Nice work Anders - good to be reminded of the old days, Loved my time making prints and think it was a great learning environment. For now though only too glad to farm out my PP, have spent too much time in the dark or infront of computer ;-)
each to their own.....
 
Well done!
The contrast is very well balanced, and as Dennis said nice burn!
 
It felt good making a decent print. The difference this time was the careful planning of what I would do.

I must have been lucky with the exposure. With the minister 700 I have little clue where I'm metering, because I have look down onto the top and aim from my chin :)
 
I must have been lucky with the exposure. With the minister 700 I have little clue where I'm metering,
??? This should stop. Maybe it's time to get a decent hand held with spot metering. For the ultimate in exposure control.
 
I've been thinking about it! I have also considered the nifty voigtlander accessory shoe meters, but those won't ease the metering process much in lighting such as this.

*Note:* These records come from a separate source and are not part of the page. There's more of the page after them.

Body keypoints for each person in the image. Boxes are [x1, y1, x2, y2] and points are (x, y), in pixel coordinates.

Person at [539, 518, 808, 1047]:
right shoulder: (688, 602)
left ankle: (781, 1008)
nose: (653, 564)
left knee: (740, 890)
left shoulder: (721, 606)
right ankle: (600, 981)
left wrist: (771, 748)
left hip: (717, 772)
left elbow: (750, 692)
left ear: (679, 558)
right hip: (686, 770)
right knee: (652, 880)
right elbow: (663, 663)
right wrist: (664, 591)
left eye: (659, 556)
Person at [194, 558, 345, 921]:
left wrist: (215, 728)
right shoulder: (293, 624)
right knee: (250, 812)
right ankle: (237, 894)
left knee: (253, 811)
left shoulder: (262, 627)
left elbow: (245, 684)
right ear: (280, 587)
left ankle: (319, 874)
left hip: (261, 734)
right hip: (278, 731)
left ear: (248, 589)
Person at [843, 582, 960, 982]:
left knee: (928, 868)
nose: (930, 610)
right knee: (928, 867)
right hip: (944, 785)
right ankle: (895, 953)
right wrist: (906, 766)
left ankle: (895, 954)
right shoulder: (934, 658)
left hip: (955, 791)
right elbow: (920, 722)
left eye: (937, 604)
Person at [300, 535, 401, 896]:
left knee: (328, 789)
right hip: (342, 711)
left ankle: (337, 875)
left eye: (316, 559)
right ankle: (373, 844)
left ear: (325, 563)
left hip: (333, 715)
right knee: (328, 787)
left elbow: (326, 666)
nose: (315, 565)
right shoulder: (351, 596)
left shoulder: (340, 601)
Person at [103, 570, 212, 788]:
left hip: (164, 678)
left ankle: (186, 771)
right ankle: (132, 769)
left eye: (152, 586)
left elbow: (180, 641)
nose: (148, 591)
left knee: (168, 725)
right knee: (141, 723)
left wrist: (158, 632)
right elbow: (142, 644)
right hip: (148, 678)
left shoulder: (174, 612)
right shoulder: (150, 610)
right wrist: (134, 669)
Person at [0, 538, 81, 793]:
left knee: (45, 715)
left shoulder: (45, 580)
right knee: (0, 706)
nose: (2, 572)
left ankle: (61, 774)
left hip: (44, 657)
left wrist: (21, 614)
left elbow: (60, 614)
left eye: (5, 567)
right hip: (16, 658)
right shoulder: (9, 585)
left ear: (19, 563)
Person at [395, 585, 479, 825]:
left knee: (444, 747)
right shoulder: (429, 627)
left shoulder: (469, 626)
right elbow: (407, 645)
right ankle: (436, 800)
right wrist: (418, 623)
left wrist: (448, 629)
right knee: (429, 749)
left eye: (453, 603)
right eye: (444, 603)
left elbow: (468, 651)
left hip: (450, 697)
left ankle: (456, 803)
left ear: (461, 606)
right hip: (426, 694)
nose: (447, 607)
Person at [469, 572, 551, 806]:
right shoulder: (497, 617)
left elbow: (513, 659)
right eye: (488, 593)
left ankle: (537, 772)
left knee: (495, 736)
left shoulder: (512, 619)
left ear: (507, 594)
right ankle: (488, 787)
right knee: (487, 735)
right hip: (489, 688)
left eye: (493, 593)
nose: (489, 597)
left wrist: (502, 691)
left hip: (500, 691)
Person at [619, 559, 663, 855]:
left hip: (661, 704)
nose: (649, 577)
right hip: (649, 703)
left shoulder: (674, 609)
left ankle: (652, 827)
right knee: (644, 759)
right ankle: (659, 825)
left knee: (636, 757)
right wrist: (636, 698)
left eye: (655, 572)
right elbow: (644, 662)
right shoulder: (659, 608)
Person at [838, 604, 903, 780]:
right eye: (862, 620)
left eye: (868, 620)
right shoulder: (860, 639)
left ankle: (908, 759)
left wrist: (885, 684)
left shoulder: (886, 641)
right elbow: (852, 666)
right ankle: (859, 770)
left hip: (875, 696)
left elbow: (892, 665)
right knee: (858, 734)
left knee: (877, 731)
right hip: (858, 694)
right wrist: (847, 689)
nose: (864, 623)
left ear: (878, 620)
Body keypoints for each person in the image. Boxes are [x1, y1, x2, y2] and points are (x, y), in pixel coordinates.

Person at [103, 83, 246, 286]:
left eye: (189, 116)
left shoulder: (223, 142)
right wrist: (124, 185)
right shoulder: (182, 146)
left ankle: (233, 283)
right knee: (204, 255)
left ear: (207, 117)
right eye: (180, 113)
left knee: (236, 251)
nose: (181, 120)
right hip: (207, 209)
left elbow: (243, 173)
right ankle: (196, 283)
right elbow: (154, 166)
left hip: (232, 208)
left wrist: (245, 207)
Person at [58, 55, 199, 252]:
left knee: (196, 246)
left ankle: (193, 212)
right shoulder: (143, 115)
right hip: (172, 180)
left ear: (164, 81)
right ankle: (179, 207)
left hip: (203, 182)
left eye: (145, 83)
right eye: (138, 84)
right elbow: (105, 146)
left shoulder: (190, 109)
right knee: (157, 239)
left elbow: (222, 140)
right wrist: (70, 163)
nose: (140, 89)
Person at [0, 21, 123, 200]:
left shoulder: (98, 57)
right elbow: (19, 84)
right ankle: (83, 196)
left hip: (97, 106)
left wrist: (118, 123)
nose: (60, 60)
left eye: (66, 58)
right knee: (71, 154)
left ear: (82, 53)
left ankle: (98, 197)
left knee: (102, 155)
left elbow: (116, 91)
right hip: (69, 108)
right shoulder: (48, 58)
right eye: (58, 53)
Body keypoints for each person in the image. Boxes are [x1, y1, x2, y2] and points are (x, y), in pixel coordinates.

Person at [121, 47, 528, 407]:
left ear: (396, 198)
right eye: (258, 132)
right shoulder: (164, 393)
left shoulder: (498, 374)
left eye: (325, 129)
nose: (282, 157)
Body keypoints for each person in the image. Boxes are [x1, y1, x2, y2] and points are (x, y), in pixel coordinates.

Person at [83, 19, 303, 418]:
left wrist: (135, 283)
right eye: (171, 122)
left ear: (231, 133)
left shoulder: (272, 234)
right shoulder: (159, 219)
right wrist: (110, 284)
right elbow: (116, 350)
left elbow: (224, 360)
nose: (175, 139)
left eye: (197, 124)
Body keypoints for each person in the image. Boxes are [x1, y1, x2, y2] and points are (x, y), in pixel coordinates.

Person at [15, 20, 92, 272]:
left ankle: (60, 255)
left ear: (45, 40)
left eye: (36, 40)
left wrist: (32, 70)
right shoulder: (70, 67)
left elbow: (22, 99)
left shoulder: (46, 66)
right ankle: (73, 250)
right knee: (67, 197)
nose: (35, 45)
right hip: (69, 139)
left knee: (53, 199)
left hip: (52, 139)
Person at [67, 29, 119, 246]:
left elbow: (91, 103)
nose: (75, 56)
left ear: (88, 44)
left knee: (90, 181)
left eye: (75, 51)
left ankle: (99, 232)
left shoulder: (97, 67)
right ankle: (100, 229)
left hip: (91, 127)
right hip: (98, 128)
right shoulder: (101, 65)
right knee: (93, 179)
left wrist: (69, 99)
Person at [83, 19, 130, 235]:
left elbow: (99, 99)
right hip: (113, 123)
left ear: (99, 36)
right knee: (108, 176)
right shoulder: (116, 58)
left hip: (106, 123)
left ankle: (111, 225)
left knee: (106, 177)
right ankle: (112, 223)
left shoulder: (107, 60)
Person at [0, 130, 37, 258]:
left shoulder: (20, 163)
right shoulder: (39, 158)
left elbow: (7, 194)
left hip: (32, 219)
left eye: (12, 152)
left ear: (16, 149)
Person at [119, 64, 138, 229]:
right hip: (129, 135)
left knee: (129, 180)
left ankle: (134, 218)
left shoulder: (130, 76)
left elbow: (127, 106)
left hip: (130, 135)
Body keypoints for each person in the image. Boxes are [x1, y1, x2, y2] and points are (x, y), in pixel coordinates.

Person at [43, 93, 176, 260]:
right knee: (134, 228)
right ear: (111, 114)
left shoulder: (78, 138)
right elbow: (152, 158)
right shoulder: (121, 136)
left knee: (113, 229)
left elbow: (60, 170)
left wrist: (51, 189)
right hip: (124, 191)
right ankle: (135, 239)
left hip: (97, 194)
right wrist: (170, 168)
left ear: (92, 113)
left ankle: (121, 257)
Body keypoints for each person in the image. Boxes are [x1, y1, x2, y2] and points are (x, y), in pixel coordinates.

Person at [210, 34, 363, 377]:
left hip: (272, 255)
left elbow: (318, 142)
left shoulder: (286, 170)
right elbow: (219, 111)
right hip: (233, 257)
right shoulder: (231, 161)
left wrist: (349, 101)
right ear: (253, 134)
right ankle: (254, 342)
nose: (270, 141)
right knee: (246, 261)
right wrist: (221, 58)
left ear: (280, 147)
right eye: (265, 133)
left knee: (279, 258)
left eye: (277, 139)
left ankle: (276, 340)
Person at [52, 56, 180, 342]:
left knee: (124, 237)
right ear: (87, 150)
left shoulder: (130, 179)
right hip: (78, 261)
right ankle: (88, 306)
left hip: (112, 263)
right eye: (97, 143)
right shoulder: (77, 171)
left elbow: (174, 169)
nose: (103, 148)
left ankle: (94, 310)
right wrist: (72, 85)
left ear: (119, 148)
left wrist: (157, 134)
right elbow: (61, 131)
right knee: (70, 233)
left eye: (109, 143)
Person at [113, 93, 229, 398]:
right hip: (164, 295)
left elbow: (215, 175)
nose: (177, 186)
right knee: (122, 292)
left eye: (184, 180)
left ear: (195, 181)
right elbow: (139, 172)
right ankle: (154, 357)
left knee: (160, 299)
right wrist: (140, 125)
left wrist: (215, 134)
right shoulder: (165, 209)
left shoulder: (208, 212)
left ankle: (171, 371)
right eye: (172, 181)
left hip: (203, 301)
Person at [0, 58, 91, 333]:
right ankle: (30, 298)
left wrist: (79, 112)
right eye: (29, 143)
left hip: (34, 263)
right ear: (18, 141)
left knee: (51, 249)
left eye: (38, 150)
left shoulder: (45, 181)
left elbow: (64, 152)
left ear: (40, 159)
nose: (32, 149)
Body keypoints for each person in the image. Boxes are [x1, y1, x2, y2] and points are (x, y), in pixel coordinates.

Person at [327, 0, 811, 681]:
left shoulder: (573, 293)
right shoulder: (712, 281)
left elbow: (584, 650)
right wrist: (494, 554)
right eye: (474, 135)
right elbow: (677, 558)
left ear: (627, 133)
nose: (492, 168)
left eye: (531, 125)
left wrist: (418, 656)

The metering is the only complaint I have with the M700. If I look through the viewfinder, I can compose but not meter. If I look at the meter, I can meter but not be sure I aim correctly. Usually I try to aim at something close to me that's in the same light as what my subject is, but that's not always easy. I definitely need a hand-held meter.
 
For all my "junk" film cameras I trust only one with metering and that is a Pentax SF1n. All the rest, if the meter is working, meters are good for snapshots only (and probably they were intend to do just so). Incident metering IMO gives only very good measurement of Sunny 16 rule. Spot lets me plan the exposure so even before I release the trigger I know what would need the dodging and burning.
 
Interesting; I've never thought about in-camera meters that way. It makes sense as you say it. My Olympus 35-SP lets me spot meter. If I could combine the 35-SP's spot-meter and the M700's depth-of-field scale, I'd be happy.

At some point, I will get a Bessa R3M and a few lenses. I might as well just get a proper light meter at the same time - it seems foolish not to!